* **Work task**
Continue the aquarium discussion about snail population explosions, starting after its last sentence.

IMHO, if there is a snail population explosion, the odds are near 100:1 that the tank is overstocked, improperly stocked, overfed, improperly fed, undermaintained, or some combination of those. Snails require food. Aquarists provide food.
I have two dozen operating tanks. All but puffer tanks have snails. I have no snail explosions. I have to have snail tanks and feed them heavily to support puffers. Snail explosions are self-inflicted injuries.
I have snails in all my tanks. And they are all planted and I have no major snail problems. Yes, there are plenty of snails but they do not hurt my plants to any major degree. My betta tank had to snail I purposely placed in there. One died during an unfortunate gravel vacuum incident. The other is growing nicely. But since I feed my betta a small amount of food once a day there are no other snails. I even have a snail tank that I used to keep for dwarf puffers till they all dies. I feed then veggies once a week, yet they do not touch the live plants and they have no exploded in population.

* **Data**
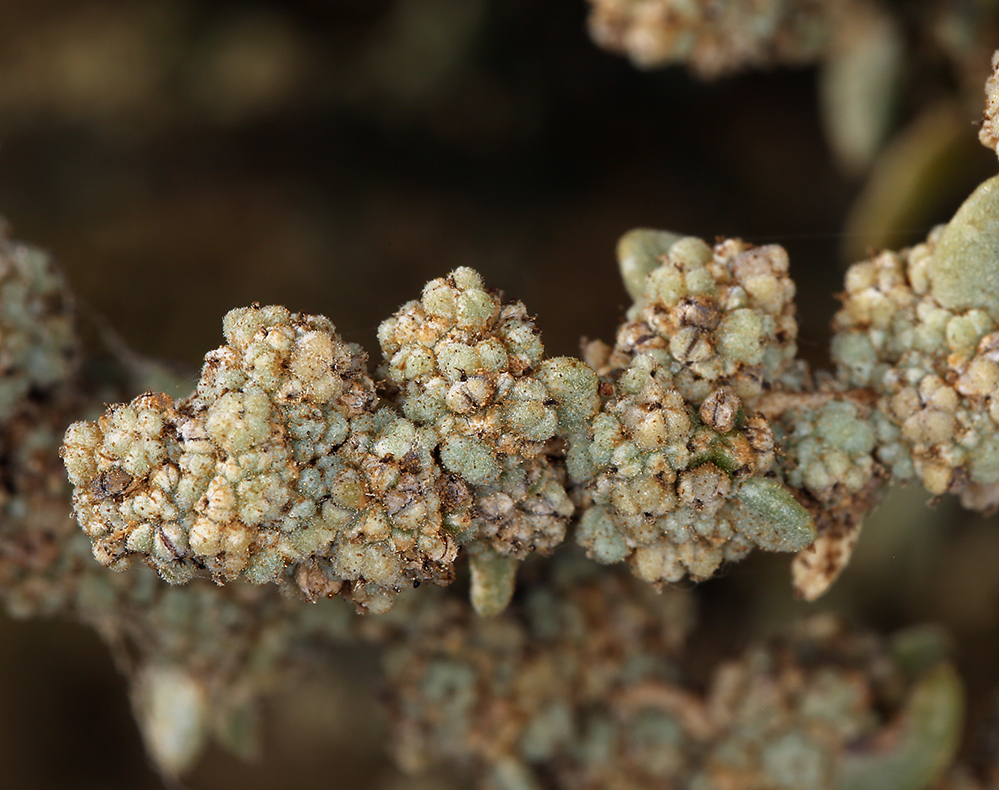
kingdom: Plantae
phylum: Tracheophyta
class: Magnoliopsida
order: Caryophyllales
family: Amaranthaceae
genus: Suaeda
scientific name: Suaeda nigra
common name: Bush seepweed
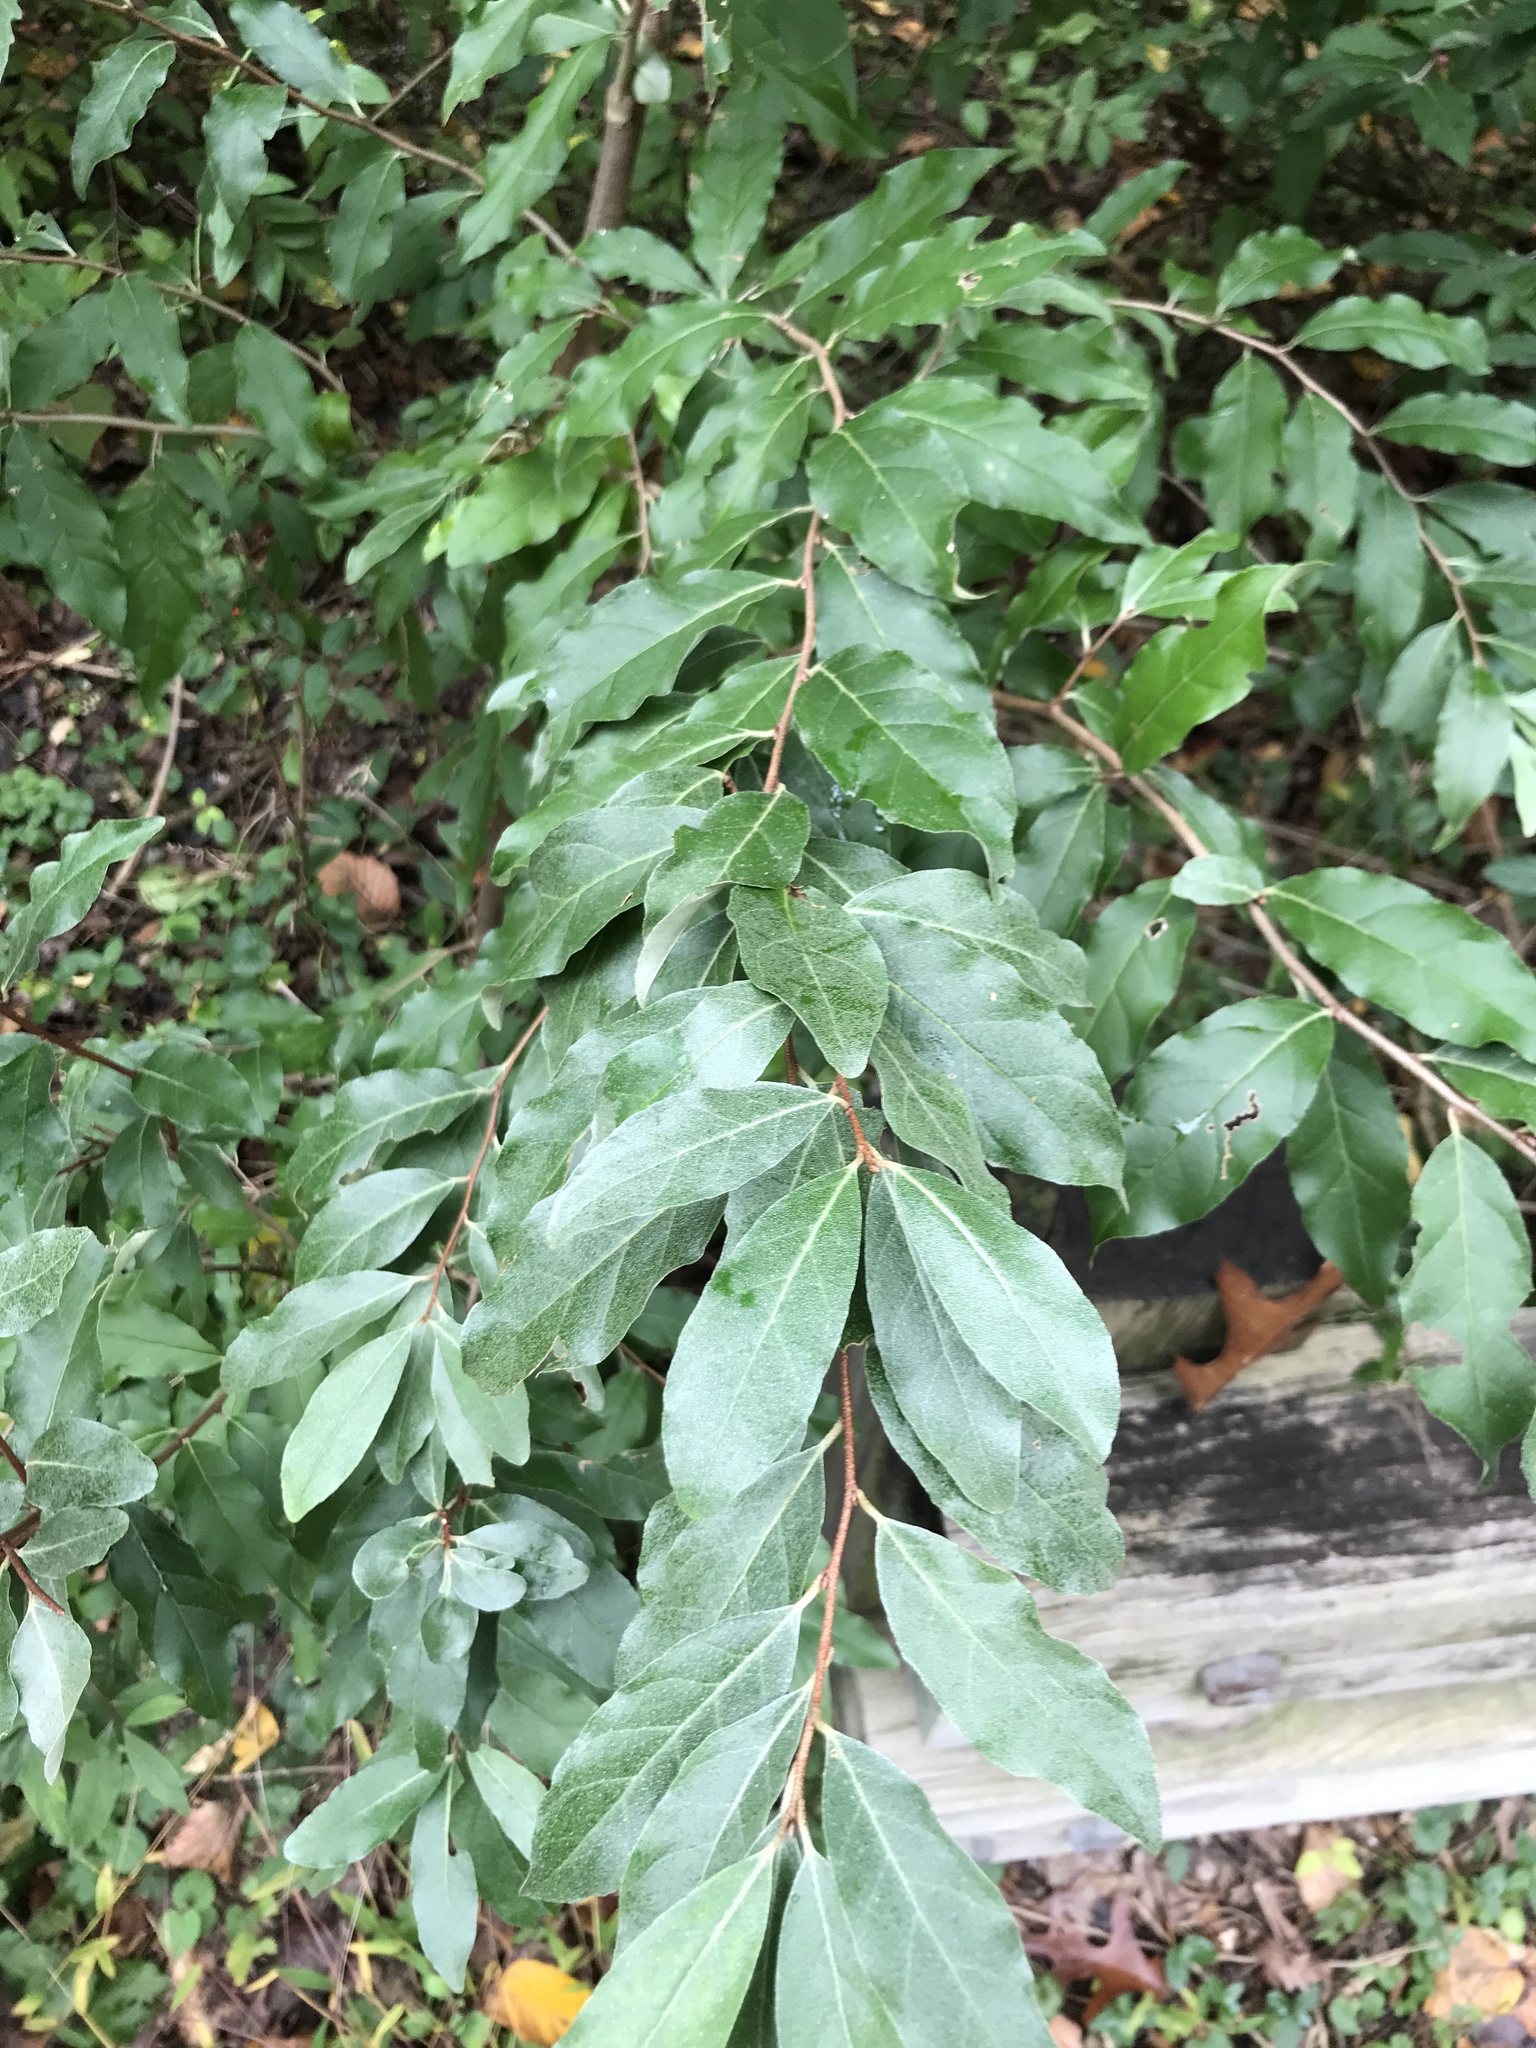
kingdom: Plantae
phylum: Tracheophyta
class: Magnoliopsida
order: Rosales
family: Elaeagnaceae
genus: Elaeagnus
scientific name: Elaeagnus umbellata
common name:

* **Answer section**
Snails genrally lay their eggs on plants IME, and this may also be why you see them so often on plants. Not necessarily eating them. The ones on my plants surprisingly rarely damage any of the leaves.
carpguy
07-30-2003, 3:40 AM
Its never a bad thing to try to address the root causes. If your heavily overfeeding you maybe setting yourself up for other less obvious problems.
But if you want a snailkiller, I'll vouch for some of the smaller botia loaches. My crypt bowl (no fish, no food) supports a half dozen or so snails. I've never seen a single one in my 30g, and while I'm not really a heavy hand I'm sure I could feed less and not lose anyone. 4 skunk loaches and a b. histrionica. All no more than 3 inches, top out at maybe 4.
SnakeIce
07-30-2003, 1:19 PM
you are forgetting one reason the snails will explode in pop.
if you have plants and they are not doing the optimum you can have none of the fish related reasons and still have lots of snails
Yes. Snail are opportunistic creatures. Eating healthy plants is a lot more work than eating one that is decaying or in the process of dieing.
carpguy
07-30-2003, 7:39 PM
I like the little fellers in the crypt bowl… they keep it tidy and their numbers stay small. My point was more that snails can exist in a tank thats not being massively overfed or mismanaged.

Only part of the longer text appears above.